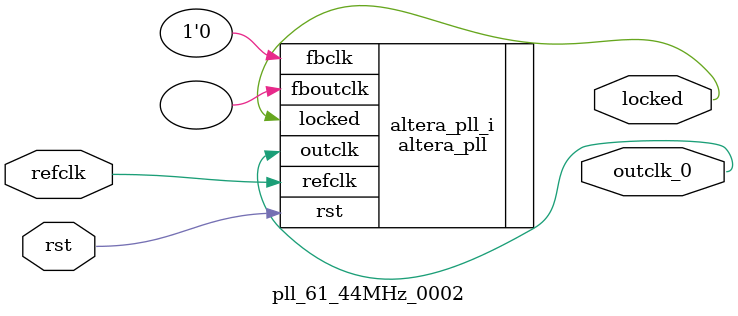
<source format=v>
`timescale 1ns/10ps
module  pll_61_44MHz_0002(

	// interface 'refclk'
	input wire refclk,

	// interface 'reset'
	input wire rst,

	// interface 'outclk0'
	output wire outclk_0,

	// interface 'locked'
	output wire locked
);

	altera_pll #(
		.fractional_vco_multiplier("true"),
		.reference_clock_frequency("100.0 MHz"),
		.operation_mode("direct"),
		.number_of_clocks(1),
		.output_clock_frequency0("61.440000 MHz"),
		.phase_shift0("0 ps"),
		.duty_cycle0(50),
		.output_clock_frequency1("0 MHz"),
		.phase_shift1("0 ps"),
		.duty_cycle1(50),
		.output_clock_frequency2("0 MHz"),
		.phase_shift2("0 ps"),
		.duty_cycle2(50),
		.output_clock_frequency3("0 MHz"),
		.phase_shift3("0 ps"),
		.duty_cycle3(50),
		.output_clock_frequency4("0 MHz"),
		.phase_shift4("0 ps"),
		.duty_cycle4(50),
		.output_clock_frequency5("0 MHz"),
		.phase_shift5("0 ps"),
		.duty_cycle5(50),
		.output_clock_frequency6("0 MHz"),
		.phase_shift6("0 ps"),
		.duty_cycle6(50),
		.output_clock_frequency7("0 MHz"),
		.phase_shift7("0 ps"),
		.duty_cycle7(50),
		.output_clock_frequency8("0 MHz"),
		.phase_shift8("0 ps"),
		.duty_cycle8(50),
		.output_clock_frequency9("0 MHz"),
		.phase_shift9("0 ps"),
		.duty_cycle9(50),
		.output_clock_frequency10("0 MHz"),
		.phase_shift10("0 ps"),
		.duty_cycle10(50),
		.output_clock_frequency11("0 MHz"),
		.phase_shift11("0 ps"),
		.duty_cycle11(50),
		.output_clock_frequency12("0 MHz"),
		.phase_shift12("0 ps"),
		.duty_cycle12(50),
		.output_clock_frequency13("0 MHz"),
		.phase_shift13("0 ps"),
		.duty_cycle13(50),
		.output_clock_frequency14("0 MHz"),
		.phase_shift14("0 ps"),
		.duty_cycle14(50),
		.output_clock_frequency15("0 MHz"),
		.phase_shift15("0 ps"),
		.duty_cycle15(50),
		.output_clock_frequency16("0 MHz"),
		.phase_shift16("0 ps"),
		.duty_cycle16(50),
		.output_clock_frequency17("0 MHz"),
		.phase_shift17("0 ps"),
		.duty_cycle17(50),
		.pll_type("General"),
		.pll_subtype("General")
	) altera_pll_i (
		.rst	(rst),
		.outclk	({outclk_0}),
		.locked	(locked),
		.fboutclk	( ),
		.fbclk	(1'b0),
		.refclk	(refclk)
	);
endmodule


</source>
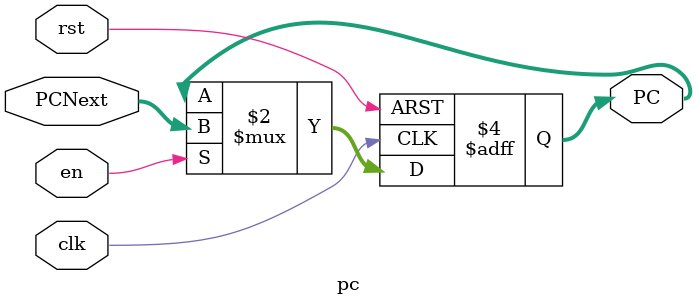
<source format=sv>
module pc (
    input  logic        clk,
    input  logic        rst,
    input  logic        en,
    input  logic [63:0] PCNext, 
    output logic [63:0] PC      
);

    always_ff @(posedge clk or posedge rst) begin
        if (rst) begin
            PC <= 64'b0; 
        end else if (en) begin
            PC <= PCNext;
        end
    end

endmodule
</source>
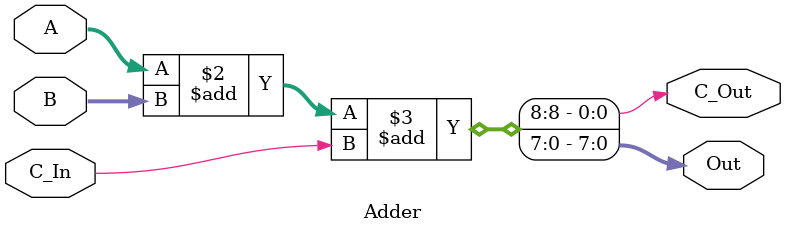
<source format=v>
module Adder (
    input [7:0] A,
    input [7:0] B,
    input C_In,
    output reg [7:0] Out,
    output reg C_Out
    );

always @(*) begin
    {C_Out, Out} = A + B + C_In;
end


endmodule

</source>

### Problem details
Every line of the listing that includes the word "refclk" forms the answer.

### Written answer
	// interface 'refclk'
	input wire refclk,
		.refclk	(refclk)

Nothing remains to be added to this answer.